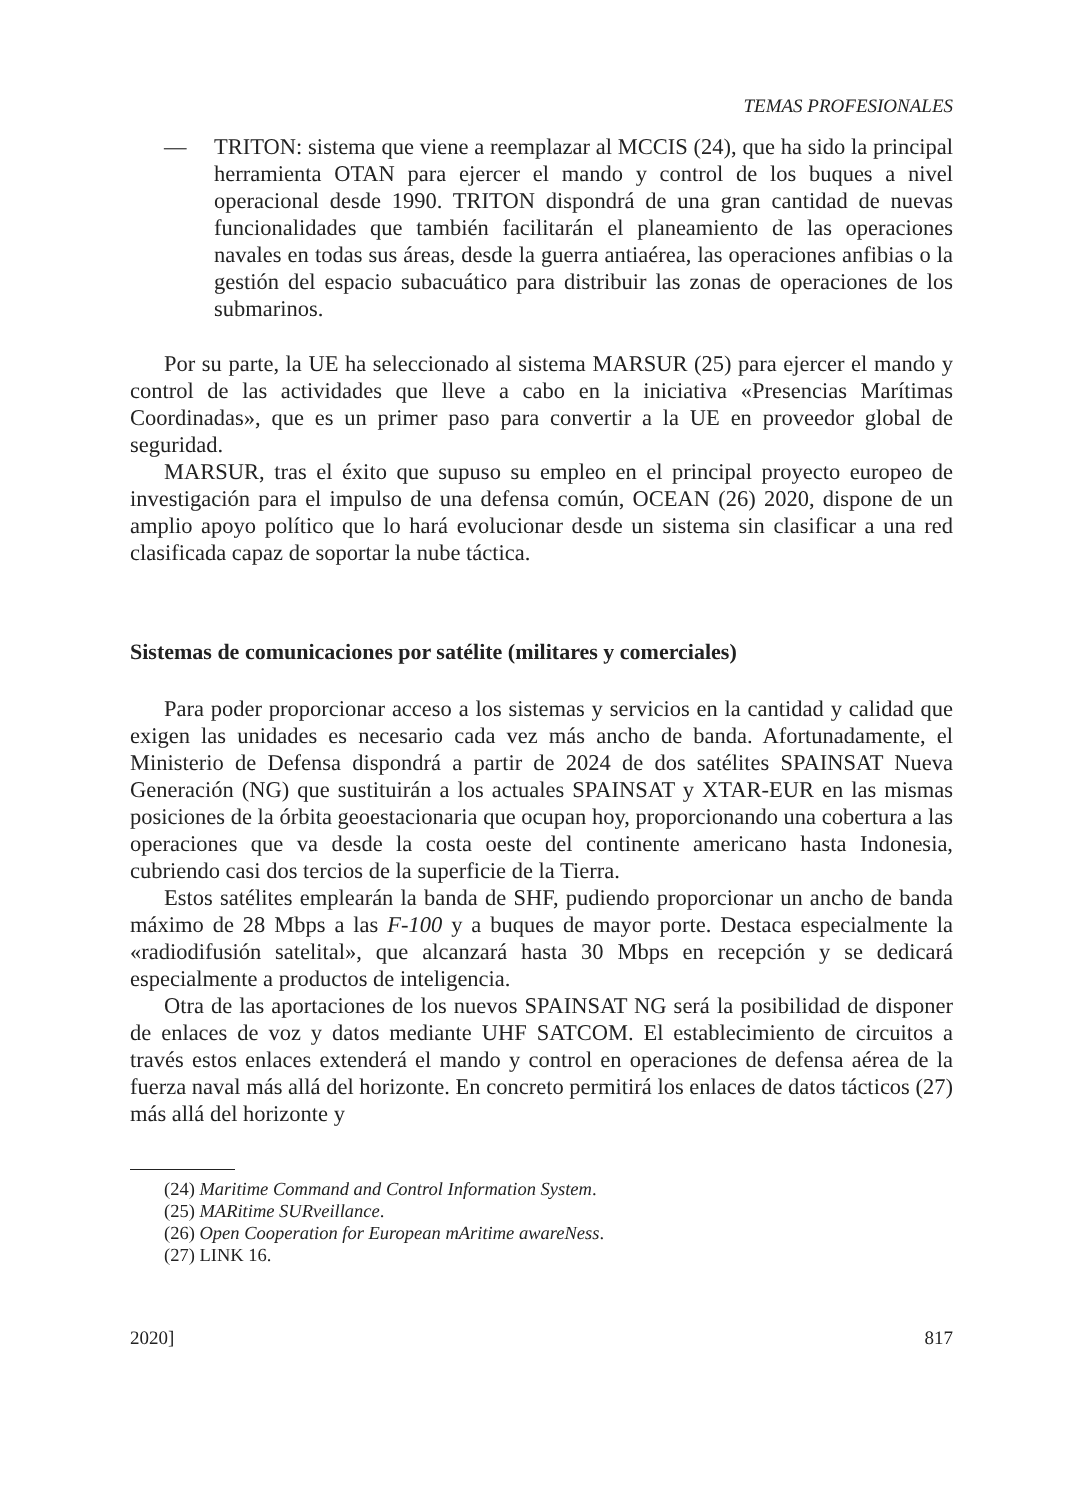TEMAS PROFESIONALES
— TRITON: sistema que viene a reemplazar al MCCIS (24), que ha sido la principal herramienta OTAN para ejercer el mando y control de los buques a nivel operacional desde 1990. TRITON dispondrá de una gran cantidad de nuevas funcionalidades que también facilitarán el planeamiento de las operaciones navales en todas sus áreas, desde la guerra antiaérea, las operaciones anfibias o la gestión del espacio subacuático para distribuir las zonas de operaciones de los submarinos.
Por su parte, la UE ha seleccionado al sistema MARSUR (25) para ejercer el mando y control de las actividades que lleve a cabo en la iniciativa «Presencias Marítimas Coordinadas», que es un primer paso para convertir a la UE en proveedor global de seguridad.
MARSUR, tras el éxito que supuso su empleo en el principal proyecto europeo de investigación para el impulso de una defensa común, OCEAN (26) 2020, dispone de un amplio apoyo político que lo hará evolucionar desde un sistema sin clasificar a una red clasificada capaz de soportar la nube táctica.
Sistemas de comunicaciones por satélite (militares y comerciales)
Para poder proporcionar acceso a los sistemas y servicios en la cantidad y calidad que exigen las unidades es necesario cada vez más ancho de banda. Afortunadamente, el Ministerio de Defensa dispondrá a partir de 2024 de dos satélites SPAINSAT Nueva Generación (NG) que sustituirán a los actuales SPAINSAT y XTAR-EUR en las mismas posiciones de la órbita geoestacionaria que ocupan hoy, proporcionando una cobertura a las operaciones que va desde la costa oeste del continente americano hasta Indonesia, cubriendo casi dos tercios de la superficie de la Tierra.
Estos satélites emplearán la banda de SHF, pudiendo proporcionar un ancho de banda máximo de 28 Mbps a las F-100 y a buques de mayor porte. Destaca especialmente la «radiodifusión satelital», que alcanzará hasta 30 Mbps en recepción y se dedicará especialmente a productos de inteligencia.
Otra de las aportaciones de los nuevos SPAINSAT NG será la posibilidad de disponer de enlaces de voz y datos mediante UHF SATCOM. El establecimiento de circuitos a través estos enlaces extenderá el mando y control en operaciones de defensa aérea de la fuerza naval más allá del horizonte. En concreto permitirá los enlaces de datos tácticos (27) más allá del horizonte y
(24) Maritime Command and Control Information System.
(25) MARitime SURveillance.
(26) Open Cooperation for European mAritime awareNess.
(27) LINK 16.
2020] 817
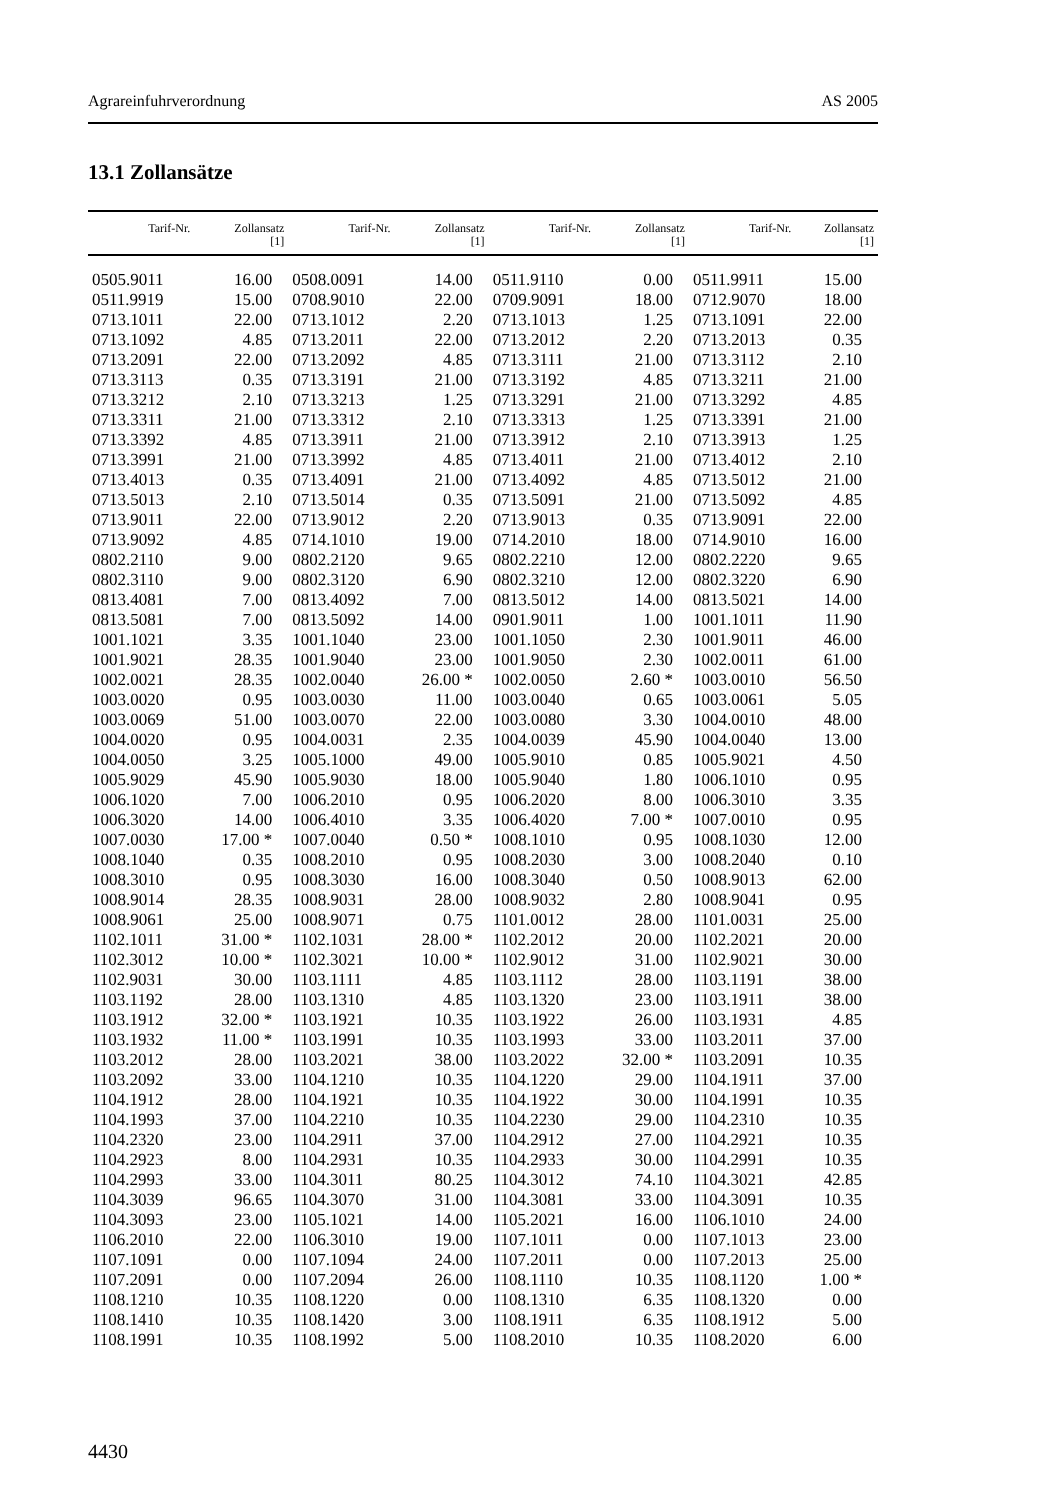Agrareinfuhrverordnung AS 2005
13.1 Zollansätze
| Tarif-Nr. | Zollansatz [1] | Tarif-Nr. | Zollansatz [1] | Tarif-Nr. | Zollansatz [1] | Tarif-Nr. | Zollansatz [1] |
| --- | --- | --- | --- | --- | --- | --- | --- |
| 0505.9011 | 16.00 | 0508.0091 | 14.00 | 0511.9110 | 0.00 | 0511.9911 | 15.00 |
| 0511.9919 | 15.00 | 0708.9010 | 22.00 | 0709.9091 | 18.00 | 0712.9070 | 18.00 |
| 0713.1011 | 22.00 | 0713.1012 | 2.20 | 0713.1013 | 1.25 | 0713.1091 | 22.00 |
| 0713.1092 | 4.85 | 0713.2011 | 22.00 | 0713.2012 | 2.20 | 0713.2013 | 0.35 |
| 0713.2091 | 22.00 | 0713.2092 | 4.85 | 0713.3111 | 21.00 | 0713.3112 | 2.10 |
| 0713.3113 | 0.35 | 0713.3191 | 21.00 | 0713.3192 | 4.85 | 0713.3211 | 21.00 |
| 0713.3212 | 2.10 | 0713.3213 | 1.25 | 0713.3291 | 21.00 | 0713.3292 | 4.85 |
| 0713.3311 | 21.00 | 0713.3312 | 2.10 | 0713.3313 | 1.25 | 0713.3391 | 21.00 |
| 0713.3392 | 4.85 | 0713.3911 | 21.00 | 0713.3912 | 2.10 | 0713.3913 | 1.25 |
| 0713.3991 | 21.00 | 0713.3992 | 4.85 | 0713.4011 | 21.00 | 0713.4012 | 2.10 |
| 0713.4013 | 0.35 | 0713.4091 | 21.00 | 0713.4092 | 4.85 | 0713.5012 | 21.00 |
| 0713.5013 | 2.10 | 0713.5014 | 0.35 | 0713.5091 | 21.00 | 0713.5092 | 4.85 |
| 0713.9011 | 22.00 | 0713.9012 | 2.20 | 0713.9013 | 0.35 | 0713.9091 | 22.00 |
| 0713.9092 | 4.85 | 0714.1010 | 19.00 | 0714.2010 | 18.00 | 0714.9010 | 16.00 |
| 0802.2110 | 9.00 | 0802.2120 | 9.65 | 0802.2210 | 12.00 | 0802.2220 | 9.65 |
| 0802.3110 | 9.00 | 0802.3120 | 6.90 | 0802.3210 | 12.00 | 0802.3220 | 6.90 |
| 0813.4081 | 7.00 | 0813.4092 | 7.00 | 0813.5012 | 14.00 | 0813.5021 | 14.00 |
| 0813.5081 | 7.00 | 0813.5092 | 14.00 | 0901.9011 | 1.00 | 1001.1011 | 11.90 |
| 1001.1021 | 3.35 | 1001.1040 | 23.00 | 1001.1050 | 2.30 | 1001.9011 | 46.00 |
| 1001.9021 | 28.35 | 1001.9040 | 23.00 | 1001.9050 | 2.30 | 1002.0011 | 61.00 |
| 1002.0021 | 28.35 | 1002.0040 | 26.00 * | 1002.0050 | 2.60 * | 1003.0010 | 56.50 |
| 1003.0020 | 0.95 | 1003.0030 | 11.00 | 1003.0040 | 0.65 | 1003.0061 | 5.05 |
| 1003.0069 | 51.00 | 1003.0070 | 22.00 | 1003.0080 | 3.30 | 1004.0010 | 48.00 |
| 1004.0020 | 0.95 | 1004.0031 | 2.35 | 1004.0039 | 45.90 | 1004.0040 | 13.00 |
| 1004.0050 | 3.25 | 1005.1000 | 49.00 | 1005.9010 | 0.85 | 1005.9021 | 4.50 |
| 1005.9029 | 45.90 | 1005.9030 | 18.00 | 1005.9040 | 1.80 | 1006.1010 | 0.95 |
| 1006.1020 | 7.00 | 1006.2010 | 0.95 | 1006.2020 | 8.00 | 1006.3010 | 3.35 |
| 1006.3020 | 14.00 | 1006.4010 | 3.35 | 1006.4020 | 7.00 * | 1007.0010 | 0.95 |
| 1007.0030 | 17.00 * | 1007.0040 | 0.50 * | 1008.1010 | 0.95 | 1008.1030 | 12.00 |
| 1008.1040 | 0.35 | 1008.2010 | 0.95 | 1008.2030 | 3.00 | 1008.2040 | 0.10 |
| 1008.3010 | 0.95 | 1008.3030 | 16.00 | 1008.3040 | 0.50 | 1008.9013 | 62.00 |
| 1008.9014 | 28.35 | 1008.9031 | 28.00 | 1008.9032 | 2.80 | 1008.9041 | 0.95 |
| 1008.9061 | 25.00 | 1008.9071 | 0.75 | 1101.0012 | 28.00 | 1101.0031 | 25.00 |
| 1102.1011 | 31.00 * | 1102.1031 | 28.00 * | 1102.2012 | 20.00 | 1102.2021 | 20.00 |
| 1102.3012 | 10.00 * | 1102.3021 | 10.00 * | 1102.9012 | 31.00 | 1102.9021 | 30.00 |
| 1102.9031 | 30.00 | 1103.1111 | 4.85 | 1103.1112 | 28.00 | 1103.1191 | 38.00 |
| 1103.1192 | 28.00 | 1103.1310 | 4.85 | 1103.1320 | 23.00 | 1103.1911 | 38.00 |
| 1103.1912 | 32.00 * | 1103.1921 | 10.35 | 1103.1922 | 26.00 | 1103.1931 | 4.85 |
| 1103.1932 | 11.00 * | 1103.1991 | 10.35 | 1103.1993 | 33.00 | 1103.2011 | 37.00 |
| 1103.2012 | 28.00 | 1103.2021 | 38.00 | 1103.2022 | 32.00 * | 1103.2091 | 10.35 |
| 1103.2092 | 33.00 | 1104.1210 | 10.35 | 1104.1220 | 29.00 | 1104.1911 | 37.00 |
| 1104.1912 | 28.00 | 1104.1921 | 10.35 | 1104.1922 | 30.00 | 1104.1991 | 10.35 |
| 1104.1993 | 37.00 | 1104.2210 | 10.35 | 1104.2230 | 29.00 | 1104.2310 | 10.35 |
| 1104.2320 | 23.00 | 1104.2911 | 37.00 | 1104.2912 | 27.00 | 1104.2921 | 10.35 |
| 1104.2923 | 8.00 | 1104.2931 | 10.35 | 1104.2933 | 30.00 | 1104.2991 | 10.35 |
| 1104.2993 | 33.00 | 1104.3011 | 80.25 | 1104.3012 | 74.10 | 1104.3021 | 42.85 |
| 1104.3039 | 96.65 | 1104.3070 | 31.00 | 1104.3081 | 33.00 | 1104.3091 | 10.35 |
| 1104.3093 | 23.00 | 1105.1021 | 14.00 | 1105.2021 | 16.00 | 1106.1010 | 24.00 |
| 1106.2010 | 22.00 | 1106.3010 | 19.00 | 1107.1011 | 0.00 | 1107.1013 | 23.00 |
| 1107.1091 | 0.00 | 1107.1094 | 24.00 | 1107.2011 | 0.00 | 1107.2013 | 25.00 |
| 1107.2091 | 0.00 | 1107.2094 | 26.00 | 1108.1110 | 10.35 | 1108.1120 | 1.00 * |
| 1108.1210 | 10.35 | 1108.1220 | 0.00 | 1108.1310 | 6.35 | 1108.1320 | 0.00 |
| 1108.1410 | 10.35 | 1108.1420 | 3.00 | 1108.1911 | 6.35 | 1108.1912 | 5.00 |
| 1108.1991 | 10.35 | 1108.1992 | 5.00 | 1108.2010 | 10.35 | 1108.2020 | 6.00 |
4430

What the task requires: Only a number is expected: the count of lines in the entries that include the string "operaciones".

Output of the exercise: 3